AUSGEWÄHLTER TEXT =
Das ist zumindest was den instrumentalen Teil anbelangt auch vom Material her reicht interessant, finde ich … klanglich ist die Aufnahme super, von Haynes ist jedes Detail zu hören, der Bass ist sehr präsent … kann man sich für eine Live-Aufnahmen kaum besser wünschen – im Saal wird das jedenfalls niemals die Präsenz gehabt haben, wie wenn man das zuhause richtig aufdreht. Das ganze ist nur wenig zu lang für eine einzelne CD (es gab in der Reihe ja bereits eine Doppel-CD mit deutlich unter 80 Minuten Spielzeit, so ist das hier aber nicht, es gibt insgesamt 82 Minuten Musik, inklusive Ansagen und etwas Applaus)

ENTNOMMENE EINTRÄGE =
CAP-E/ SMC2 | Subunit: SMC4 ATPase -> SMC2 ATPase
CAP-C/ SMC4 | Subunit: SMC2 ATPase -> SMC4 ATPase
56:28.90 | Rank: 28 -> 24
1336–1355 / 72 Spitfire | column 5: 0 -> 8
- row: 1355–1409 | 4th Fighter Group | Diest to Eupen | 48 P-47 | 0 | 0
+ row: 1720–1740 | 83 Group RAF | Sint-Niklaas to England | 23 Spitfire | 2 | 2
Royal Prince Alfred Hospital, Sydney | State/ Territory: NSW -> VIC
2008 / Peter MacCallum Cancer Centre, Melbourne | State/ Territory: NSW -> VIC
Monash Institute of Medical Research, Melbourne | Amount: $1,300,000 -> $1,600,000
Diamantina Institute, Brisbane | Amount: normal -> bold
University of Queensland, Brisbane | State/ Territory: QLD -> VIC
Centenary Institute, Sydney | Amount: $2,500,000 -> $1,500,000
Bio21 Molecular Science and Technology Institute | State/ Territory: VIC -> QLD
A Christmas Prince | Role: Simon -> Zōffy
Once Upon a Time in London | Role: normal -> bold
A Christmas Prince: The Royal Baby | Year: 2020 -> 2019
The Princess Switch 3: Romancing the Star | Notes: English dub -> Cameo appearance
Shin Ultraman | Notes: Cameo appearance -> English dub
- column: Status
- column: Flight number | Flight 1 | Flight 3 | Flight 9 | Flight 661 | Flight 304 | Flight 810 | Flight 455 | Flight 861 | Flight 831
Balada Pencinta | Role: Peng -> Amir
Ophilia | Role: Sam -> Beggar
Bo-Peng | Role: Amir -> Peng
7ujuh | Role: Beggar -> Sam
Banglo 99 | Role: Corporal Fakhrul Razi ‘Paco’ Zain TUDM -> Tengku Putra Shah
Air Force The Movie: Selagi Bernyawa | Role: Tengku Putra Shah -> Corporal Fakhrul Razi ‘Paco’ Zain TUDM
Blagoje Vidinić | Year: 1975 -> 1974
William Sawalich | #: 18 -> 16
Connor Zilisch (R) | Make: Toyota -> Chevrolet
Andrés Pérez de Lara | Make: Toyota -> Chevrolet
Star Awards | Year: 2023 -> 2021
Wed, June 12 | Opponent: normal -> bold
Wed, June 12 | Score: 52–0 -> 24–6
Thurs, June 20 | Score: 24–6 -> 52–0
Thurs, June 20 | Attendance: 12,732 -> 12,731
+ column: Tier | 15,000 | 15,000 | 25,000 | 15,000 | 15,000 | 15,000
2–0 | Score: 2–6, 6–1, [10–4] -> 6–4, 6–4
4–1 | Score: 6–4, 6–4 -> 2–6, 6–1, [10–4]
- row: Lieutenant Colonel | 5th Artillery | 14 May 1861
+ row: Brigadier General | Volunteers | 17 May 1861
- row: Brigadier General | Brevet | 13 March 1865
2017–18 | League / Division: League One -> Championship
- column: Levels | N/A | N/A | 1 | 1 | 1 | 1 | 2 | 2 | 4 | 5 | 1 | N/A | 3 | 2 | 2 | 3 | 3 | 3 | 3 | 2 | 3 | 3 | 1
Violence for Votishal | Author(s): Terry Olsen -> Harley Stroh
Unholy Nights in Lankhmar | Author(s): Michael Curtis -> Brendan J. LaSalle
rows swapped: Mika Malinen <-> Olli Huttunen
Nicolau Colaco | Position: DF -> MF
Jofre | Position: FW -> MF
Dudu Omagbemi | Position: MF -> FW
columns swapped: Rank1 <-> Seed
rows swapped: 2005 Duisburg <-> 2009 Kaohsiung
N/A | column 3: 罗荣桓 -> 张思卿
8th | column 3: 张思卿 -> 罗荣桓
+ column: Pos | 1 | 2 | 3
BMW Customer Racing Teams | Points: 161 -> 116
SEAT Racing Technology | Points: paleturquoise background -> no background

GESTELLTE AUFGABE =
Schreib aus der Besprechung der Live-Aufnahme oben den Abschnitt wörtlich ab, der mit den Worten um "Das ist zumindest" beginnt und mit "und etwas Applaus)" endet.

FERTIGE ANTWORT =
Das ist zumindest was den instrumentalen Teil anbelangt auch vom Material her reicht interessant, finde ich … klanglich ist die Aufnahme super, von Haynes ist jedes Detail zu hören, der Bass ist sehr präsent … kann man sich für eine Live-Aufnahmen kaum besser wünschen – im Saal wird das jedenfalls niemals die Präsenz gehabt haben, wie wenn man das zuhause richtig aufdreht. Das ganze ist nur wenig zu lang für eine einzelne CD (es gab in der Reihe ja bereits eine Doppel-CD mit deutlich unter 80 Minuten Spielzeit, so ist das hier aber nicht, es gibt insgesamt 82 Minuten Musik, inklusive Ansagen und etwas Applaus)